DAILY YOMIURI ONLINE
You are here:

Main

Pollution data on market site 'hidden'

The Tokyo metropolitan government concealed data concerning soil pollution at the planned relocation site for the Tsukiji fish market when it announced in March the results of test efforts to remove toxic chemicals from the ground at the planned site in Toyosu in Koto Ward, Tokyo, The Yomiuri Shimbun has learned.

In March, the metropolitan government announced that it had successfully detoxified soil that had contained benzene at levels 43,000 times greater than environmental safety standards through an experimental cleanup.

However, sources said the parts of the site on which the government conducted the experiment originally contained a benzene level just 2.7 times higher than environmental safety standards when the government started the experimental cleanup--much less than the 43,000 figure.

Meanwhile, the metropolitan government also said it had detoxified soil of arsenic at another part of the site, but even before the experimental cleanup, the location contained arsenic at a level lower than environmental safety standards, the sources said.

However, the metropolitan government has never published the complete data.

As the Tsukiji market's planned relocation site was found to be highly contaminated, the metropolitan government has been examining measures to eliminate toxic materials. After the examination is finished, the government plans to start a soil cleanup project for which it has earmarked 58.6 billion yen, aiming to open the new Tsukiji market in 2014.

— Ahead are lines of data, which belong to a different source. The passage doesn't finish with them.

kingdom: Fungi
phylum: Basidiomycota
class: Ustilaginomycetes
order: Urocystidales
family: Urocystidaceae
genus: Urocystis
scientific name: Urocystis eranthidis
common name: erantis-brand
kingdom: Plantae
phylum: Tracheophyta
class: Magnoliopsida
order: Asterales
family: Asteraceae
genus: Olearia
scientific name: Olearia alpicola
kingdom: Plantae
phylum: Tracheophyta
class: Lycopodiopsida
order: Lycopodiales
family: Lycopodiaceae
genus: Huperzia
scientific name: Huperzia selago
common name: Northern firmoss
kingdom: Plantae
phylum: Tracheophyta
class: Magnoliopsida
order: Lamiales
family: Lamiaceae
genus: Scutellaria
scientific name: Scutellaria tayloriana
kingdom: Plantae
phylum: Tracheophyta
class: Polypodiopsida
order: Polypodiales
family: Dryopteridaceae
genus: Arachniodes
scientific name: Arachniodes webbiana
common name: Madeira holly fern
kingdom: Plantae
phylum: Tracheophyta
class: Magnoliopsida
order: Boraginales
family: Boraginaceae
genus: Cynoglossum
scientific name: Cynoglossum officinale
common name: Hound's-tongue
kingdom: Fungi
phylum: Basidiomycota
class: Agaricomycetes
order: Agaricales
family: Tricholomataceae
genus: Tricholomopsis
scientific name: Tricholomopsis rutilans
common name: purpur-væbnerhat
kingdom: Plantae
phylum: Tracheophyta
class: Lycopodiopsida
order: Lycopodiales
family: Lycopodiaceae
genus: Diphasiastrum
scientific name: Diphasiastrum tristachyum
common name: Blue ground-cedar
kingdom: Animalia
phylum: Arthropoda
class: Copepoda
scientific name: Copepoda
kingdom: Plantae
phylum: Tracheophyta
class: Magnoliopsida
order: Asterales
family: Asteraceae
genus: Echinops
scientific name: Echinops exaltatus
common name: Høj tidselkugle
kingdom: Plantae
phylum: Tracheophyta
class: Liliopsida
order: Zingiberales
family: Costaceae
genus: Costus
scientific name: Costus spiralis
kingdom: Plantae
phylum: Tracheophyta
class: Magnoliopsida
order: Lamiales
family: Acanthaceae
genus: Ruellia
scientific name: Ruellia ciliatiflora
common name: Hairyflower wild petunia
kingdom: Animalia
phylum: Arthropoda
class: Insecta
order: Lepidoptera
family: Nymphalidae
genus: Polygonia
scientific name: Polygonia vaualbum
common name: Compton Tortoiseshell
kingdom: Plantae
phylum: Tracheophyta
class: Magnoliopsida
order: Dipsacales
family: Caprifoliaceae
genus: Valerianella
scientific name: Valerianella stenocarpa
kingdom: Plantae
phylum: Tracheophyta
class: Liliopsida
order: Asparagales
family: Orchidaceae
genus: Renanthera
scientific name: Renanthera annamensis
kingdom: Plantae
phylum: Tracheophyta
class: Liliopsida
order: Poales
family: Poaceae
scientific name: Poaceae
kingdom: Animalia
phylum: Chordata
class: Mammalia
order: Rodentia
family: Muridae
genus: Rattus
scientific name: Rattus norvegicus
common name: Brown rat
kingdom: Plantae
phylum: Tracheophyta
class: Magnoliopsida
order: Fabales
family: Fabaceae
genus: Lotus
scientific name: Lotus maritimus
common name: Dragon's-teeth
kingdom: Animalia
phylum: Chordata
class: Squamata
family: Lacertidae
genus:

In March, the metropolitan government announced an interim report on the cleanup experiments. At that time, the Tokyo Metropolitan Assembly was discussing budgets totaling about 128.1 billion yen for the transfer of the market and other related issues.

Several senior government officials say that the metropolitan government had feared that if it had announced lower contamination levels at the test spots than were originally announced for other parts of the site, it might have led to questions over the effectiveness of the cleanup experiments, leading to confusion in the assembly.

The latest revelation likely will cast doubt on the metropolitan government's standards of information disclosure.

At the planned relocation site, benzene at a level 43,000 times above the environmental safety standard was detected in the soil in 2008. The discovery of the soil pollution led opposition parties in the assembly, including the Democratic Party of Japan, to intensify their criticism of the planned relocation.

Due to that, the metropolitan government started experiments in January to show the effectiveness of measures to eliminate soil pollution. On the about 400,000-square-meter relocation site, the metropolitan government took soil and groundwater samples from 16 locations and detoxified them using heat treatment and other techniques.

On March 10, the metropolitan government announced that it had successfully reduced the levels of toxic materials to within environmental safety standards at five locations, including one that had contained a benzene level 43,000 times higher than the safety standards.

However, the location that the metropolitan government said it had been able to detoxify from a level of 43,000 times the environmental safety standards had actually contained a benzene level just 2.7 times the standards.

Under the standards, a safe level of benzene is considered to be no more than 0.01 milligram per liter of soil.

Arsenic was another contaminant targeted by the experiment. But at a location where arsenic had been detected at a level 3.4 times higher than the standards in the 2008 survey, the arsenic level was found to be lower than the standards at the time when the experiment started this year.

Meanwhile, the budget for the relocation of the Tsukiji fish market was approved on March 30.

"We planned to announce the true data eventually. We didn't mean to cover up the facts," a metropolitan government official said.

"The experimental methods that the metropolitan government had used were appropriate, but it's common sense in science to show data as they are," said Prof. Masaaki Hosomi of the Tokyo University of Agriculture and Technology's Graduate School of Engineering Department of Applied Chemistry. "The government's explanation makes it sound like it could detoxify soil highly contaminated with benzene. Such an explanation will lead to misunderstanding and also prompt questions over the reliability of the experiments."